La sororidad no puede ser discurso de campaña y silencio cuando la víctima no milita en Morena. Resulta increíble que quien ha presumido hasta el cansancio que “llegábamos todas” sea incapaz de pronunciarse y condenar con claridad las agresiones contra una mujer que es autoridad y está cumpliendo con su obligación de ordenar la vía pública. Ese silencio calculado envía un mensaje peligroso: que la violencia es tolerable cuando la víctima no pertenece a su movimiento. El discurso de igualdad pierde toda fuerza cuando no se sostiene con hechos. Si la defensa de las mujeres depende de su filiación partidista, entonces no es convicción, es propaganda. La sororidad no puede ser eslogan; tiene que ser principio.
Además cuando grupos de presión intentan impedir un operativo oficial mediante confrontación y agresión, lo que está en juego no es una banqueta ni un puesto ambulante: es la autoridad del Estado. Aquí no se trata de partidos, se trata de Estado de derecho, de proteger a quien hace cumplir la ley. Si el Estado no respalda a sus autoridades, envía el mensaje de que la ley es negociable y la intimidación funciona.

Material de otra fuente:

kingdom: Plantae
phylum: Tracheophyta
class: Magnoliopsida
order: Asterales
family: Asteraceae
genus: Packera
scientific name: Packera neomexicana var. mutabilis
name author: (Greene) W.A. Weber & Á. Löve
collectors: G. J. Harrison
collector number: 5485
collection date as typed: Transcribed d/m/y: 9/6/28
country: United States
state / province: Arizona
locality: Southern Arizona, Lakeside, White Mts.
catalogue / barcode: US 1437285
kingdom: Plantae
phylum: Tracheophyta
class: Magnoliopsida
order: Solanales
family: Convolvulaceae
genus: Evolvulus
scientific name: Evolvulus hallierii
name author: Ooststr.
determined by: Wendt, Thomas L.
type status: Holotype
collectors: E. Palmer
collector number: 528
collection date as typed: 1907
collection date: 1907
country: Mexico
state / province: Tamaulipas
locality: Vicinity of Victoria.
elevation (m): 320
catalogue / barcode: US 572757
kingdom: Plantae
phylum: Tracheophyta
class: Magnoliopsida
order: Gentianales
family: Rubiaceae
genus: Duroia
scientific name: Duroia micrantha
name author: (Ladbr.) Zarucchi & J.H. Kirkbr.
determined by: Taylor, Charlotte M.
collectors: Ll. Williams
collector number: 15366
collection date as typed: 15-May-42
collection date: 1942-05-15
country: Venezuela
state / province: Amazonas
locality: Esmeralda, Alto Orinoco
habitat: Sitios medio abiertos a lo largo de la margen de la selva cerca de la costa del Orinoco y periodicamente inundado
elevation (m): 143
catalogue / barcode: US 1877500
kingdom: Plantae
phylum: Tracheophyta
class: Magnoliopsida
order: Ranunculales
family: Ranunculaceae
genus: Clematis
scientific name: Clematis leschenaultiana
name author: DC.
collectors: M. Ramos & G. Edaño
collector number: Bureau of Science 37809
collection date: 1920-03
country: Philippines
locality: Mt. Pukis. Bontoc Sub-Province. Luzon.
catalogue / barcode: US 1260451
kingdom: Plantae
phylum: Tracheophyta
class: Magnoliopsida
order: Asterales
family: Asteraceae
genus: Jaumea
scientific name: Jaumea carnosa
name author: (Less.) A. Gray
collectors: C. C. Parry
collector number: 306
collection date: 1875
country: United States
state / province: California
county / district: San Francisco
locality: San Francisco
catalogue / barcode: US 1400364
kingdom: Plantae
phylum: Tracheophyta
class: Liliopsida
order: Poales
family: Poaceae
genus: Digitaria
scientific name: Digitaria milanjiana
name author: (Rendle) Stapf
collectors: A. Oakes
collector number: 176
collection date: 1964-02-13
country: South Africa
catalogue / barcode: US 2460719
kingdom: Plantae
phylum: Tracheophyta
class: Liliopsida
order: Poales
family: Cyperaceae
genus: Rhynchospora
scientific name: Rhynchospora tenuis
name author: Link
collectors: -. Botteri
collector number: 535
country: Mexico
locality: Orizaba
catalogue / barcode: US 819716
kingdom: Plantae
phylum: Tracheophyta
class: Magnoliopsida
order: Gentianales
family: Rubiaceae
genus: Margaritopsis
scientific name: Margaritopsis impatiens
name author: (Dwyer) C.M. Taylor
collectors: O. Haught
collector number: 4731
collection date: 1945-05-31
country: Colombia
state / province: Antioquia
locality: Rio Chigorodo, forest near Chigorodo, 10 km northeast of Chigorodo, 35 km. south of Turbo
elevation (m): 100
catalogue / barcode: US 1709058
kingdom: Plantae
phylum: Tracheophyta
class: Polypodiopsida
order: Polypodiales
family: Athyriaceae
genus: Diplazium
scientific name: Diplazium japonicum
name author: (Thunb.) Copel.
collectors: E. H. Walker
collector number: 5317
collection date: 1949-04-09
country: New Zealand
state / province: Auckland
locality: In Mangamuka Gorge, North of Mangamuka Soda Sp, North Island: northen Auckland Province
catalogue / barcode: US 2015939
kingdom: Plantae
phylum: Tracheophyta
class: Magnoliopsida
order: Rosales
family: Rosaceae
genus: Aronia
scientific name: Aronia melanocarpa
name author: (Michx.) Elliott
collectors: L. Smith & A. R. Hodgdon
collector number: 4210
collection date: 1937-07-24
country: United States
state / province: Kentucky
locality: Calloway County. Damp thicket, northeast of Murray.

La pregunta es incómoda, pero necesaria: ¿van a reaccionar sólo cuando haya una tragedia? México ya pagó un precio demasiado alto por no actuar a tiempo. Si a Carlos Manzo se le hubiera otorgado la protección necesaria cuando la solicitó, hoy estaría vivo. Esa lección debió bastar, debió haber marcado un antes y un después en la forma en que el gobierno federal atiende amenazas o agresiones que ponen en riesgo a autoridades.
La presidenta de la República sabe que en este país las amenazas no son retórica, que la violencia política es real, que cuando una autoridad es confrontada por hacer cumplir la ley sin respaldo institucional, el riesgo escala. Por eso el silencio es complicidad con los agresores. Minimizar o ignorar es abdicar a la responsabilidad de proteger, es normalizar la intimidación y la violencia como método político.
Es obligación del Estado proteger a todas las autoridades, sin importar su afiliación partidista y es su responsabilidad tomar medidas preventivas cuando existen señales claras de riesgo. Proteger a Alessandra y sancionar a sus agresores no es un favor político. Es menester garantizar que pueda ejercer sus funciones sin intimidaciones. Es una medida de prudencia básica en un país donde la violencia política ha cobrado demasiadas vidas. Defender su seguridad es defender la legalidad y esa es una responsabilidad, no una opción.